Lozan Anlaşması’nın imzalandığı 24 Temmuz 1923’te 1921 Anayasası yürürlükte idi. Bu Anayasa’nın 2. Maddesinde, “Devletin dini, din-i İslam’dır” deniliyordu. Aynı hüküm 1924 Anayasası’nda da korunmuştu. O yıllarda devletin dini İslamiyet’ti ve mahkemelerde İslam hukuku uygulanıyordu. Cuma günü de resmî tatil idi. Cumartesi ve Pazar mesai günlerine dâhildi. O günkü siyasi yapı, Lozan Anlaşması’nın 37. maddesini kabullendikleri için ne yapacaklarını düşünmeye başladılar ve çözüm olarak %1’e uymaya karar verdiler. 1924 Anayasası’na rağmen hukuk sistemini değiştirdiler. (Aslında bu Anayasa suçu idi.
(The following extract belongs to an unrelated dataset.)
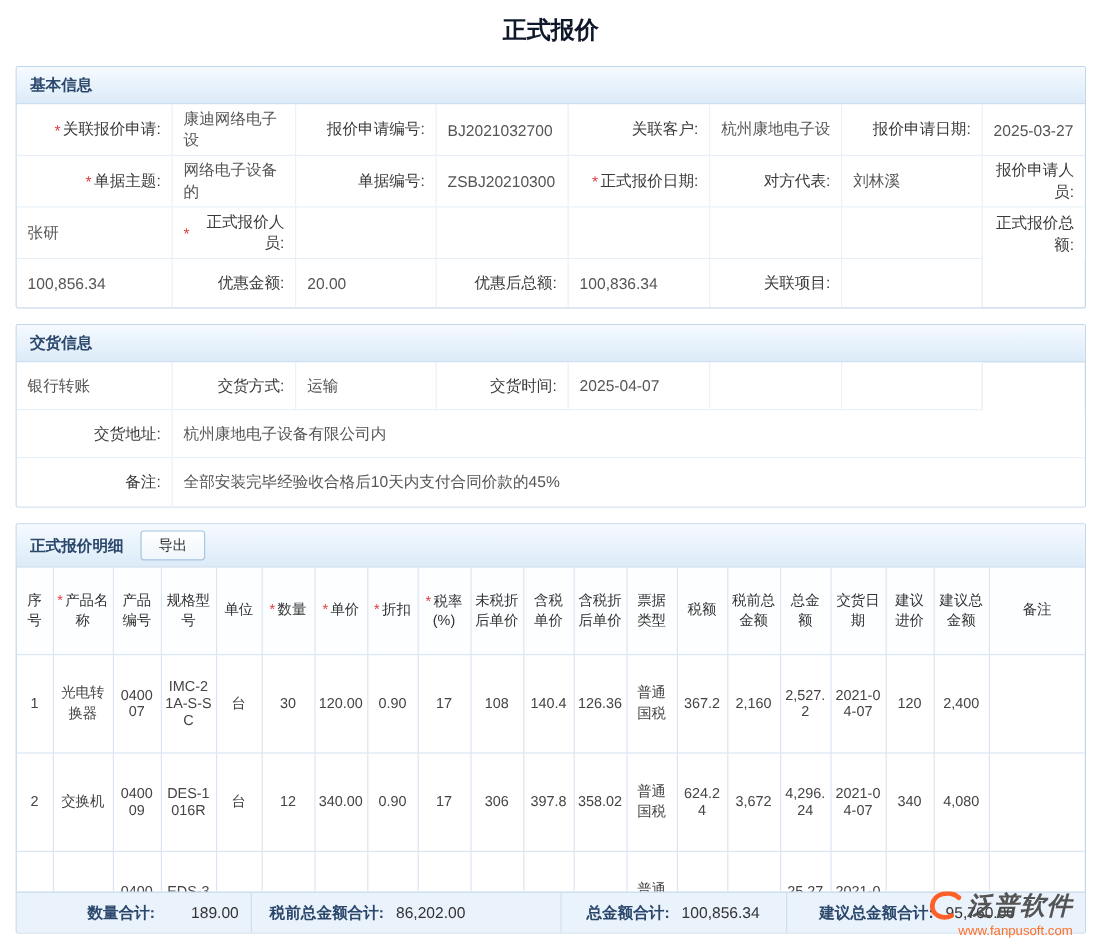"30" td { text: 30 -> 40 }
Maalesef bu konu şu güne kadar hür bir zeminde tartışılmamış ve ele alınmamıştır.) İşte o tarihten itibaren ülkemizdeki azınlıklar, yani Hıristiyan ve Yahudi vatandaşlar dinî inanç cihetinden büyük bir keyif içerisinde yaşamaya başladılar. Zira Yahudiler için tatil günü olan Cumartesi ve Hıristiyanlar için tatil günü olan Pazar günü resmî tatil günü ilan edilmiş, Müslümanların resmî tatil günü olan Cuma günü ise tatil olmaktan çıkarılmıştı. Yahudiler Cumartesi günü havraya, Hıristiyanlar Pazar günü kiliseye gitmekte idiler. Keyifleri sadece bundan ibaret değildi. Çocuklarına anaokulundan üniversite son sınıfa kadar kendi dinî inançları istikametinde eğitim verebiliyorlardı. Keyifleri bundan da ibaret değildi. Türkiye Cumhuriyeti’nde hiçbir kanun ve tüzük inançlarına aykırı çıkarılamayacaktı.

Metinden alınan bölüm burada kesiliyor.